**What is being asked**
Every line of the data that contains the string "none" must be copied.

**Data supplied**

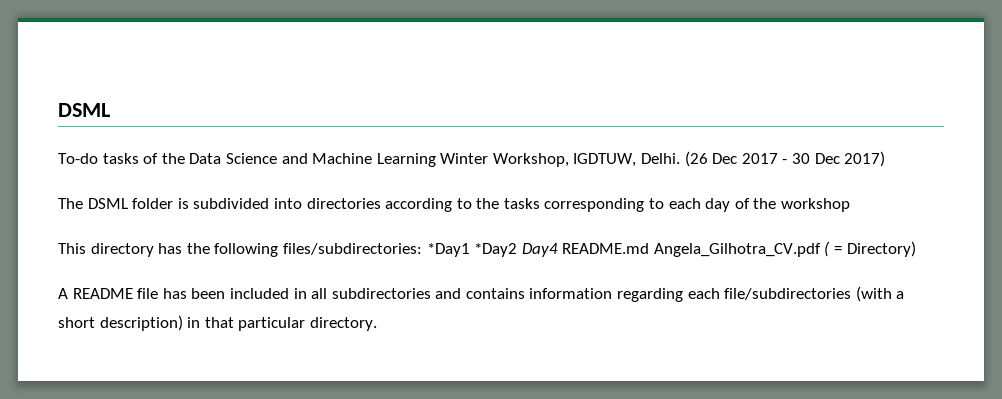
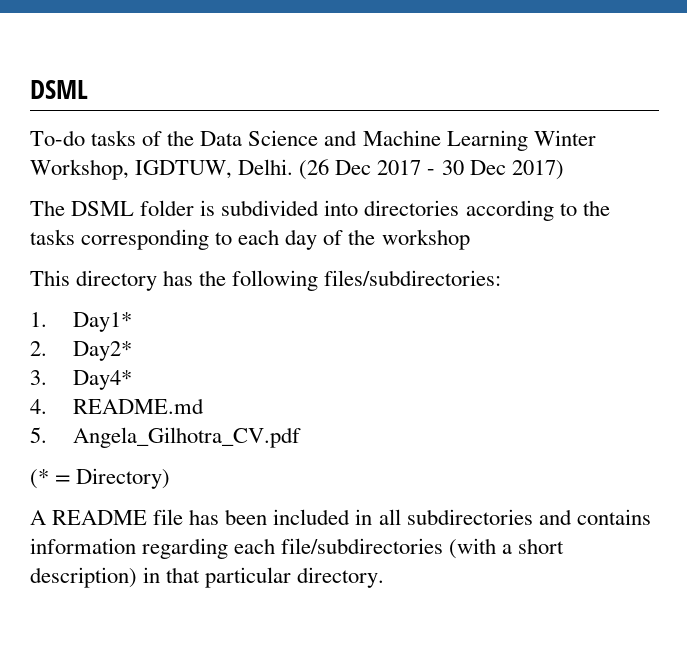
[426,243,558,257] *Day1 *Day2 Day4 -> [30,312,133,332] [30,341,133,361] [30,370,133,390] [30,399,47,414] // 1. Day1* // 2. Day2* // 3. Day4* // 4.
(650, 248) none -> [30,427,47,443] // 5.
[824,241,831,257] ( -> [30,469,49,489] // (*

---

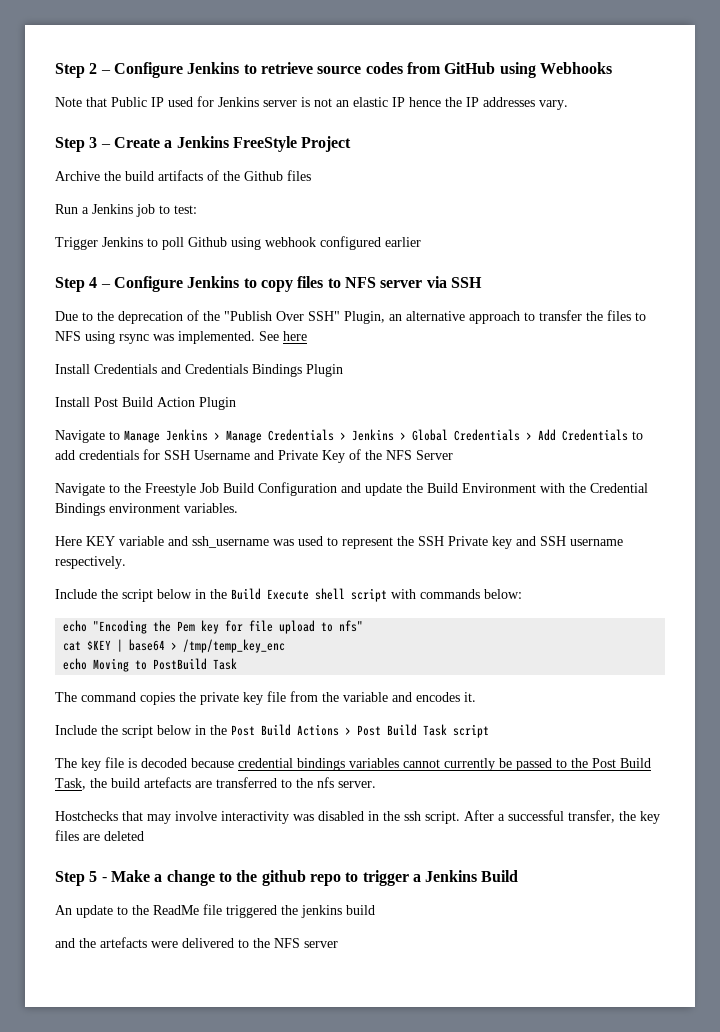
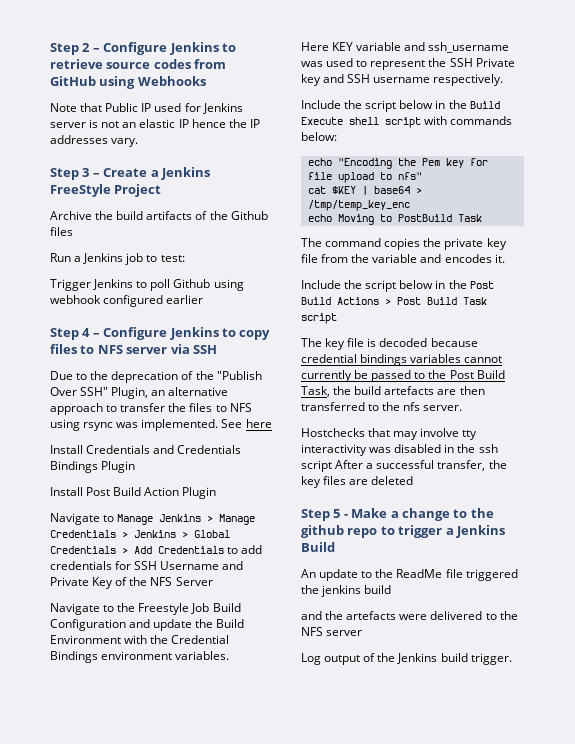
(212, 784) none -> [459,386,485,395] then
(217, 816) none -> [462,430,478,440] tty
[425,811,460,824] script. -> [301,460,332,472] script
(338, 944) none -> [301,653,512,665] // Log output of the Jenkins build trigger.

**Task output**
(650, 248) none -> [30,427,47,443] // 5.
(212, 784) none -> [459,386,485,395] then
(217, 816) none -> [462,430,478,440] tty
(338, 944) none -> [301,653,512,665] // Log output of the Jenkins build trigger.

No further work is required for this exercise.